FMJ - Faculdade de Medicina de Jundiaí - Hospital Universitário (SP) — Prova 2022

Enunciado

Em relação às mais recentes evidências sobre o tratamento do diabetes mellitus, é correto afirmar que

Alternativas

  1. A) em idosos com função cognitiva e status funcional preservados, uma meta de HbA1c < 6,0% é recomendada, devido ao menor risco de complicações cardiovasculares.
  2. B) as metas de HbA1c, para prevenção de complicações macrovasculares, devem ser mais rígidas no diabetes mellitus tipo 1 em relação ao tipo 2, devido ao tempo de doença ser maior no diabético tipo 1.
  3. C) em idosos com síndrome de fragilidade, uma meta de HbA1c < 8,5% deve ser considerada, devido ao risco aumentado de hipoglicemia.
  4. D) devem ser consideradas metas de glicemia capilar em jejum níveis entre 110-150 mg/dL para todos os pacientes, visando ao menor risco de hipoglicemia noturna.
  5. E) devem ser consideradas metas de glicemia capilar 2 horas após as refeições, níveis < 200 mg/dL para todos os pacientes, visando ao menor risco de complicações vasculares.

Pérola Clínica

Idosos com diabetes e síndrome de fragilidade → meta de HbA1c < 8,5% para evitar hipoglicemia e melhorar qualidade de vida.

Resumo-Chave

Em idosos com diabetes e síndrome de fragilidade, as metas de HbA1c devem ser menos rígidas (< 8,5%) para priorizar a segurança e evitar hipoglicemia, que pode ter consequências graves nessa população. A individualização do tratamento é fundamental, considerando o estado funcional e cognitivo do paciente.

Contexto Educacional

O tratamento do diabetes mellitus em idosos é complexo e exige uma abordagem individualizada, especialmente em pacientes com síndrome de fragilidade.
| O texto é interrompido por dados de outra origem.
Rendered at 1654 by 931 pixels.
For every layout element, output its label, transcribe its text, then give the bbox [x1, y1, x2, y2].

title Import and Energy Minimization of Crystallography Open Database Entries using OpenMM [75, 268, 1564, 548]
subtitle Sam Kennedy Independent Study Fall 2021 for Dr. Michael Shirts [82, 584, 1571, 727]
As diretrizes atuais enfatizam a importância de adaptar as metas glicêmicas para evitar os riscos de hipoglicemia, que podem ser particularmente devastadores nessa população. A fragilidade é um estado de vulnerabilidade que aumenta o risco de eventos adversos e diminui a capacidade de recuperação. A fisiopatologia do diabetes em idosos é influenciada por múltiplos fatores, incluindo a diminuição da função renal, polifarmácia e comorbidades. A hipoglicemia em idosos pode ser mais difícil de reconhecer devido a sintomas atípicos e pode levar a quedas, hospitalizações e piora da qualidade de vida. Portanto, a meta de HbA1c deve ser menos agressiva em idosos frágeis, priorizando a segurança e o bem-estar em detrimento de um controle glicêmico muito rigoroso. Para idosos com síndrome de fragilidade, uma meta de HbA1c < 8,0% ou < 8,5% é frequentemente recomendada. Em contraste, idosos com boa função cognitiva e status funcional preservados podem ter metas mais próximas das de adultos jovens (< 7,0% ou < 7,5%). A decisão sobre as metas deve ser compartilhada com o paciente e sua família, considerando seus valores e preferências. Residentes devem estar cientes dessas nuances para oferecer um cuidado centrado no paciente e baseado nas melhores evidências.

Perguntas Frequentes

Por que as metas de HbA1c devem ser individualizadas em idosos com diabetes?

As metas devem ser individualizadas devido à heterogeneidade da população idosa, considerando fatores como comorbidades, expectativa de vida, estado funcional, função cognitiva e risco de hipoglicemia. Metas muito rígidas podem levar a eventos adversos graves.

Qual a meta de HbA1c recomendada para idosos com síndrome de fragilidade?

Para idosos com síndrome de fragilidade, a meta de HbA1c deve ser menos rígida, geralmente < 8,0% ou < 8,5%, para minimizar o risco de hipoglicemia e seus impactos negativos na qualidade de vida e segurança do paciente.

Quais são os riscos da hipoglicemia em idosos com diabetes?

Em idosos, a hipoglicemia pode levar a quedas, fraturas, eventos cardiovasculares, declínio cognitivo e até morte. Os sintomas podem ser atípicos ou mascarados, dificultando o reconhecimento e tratamento precoce.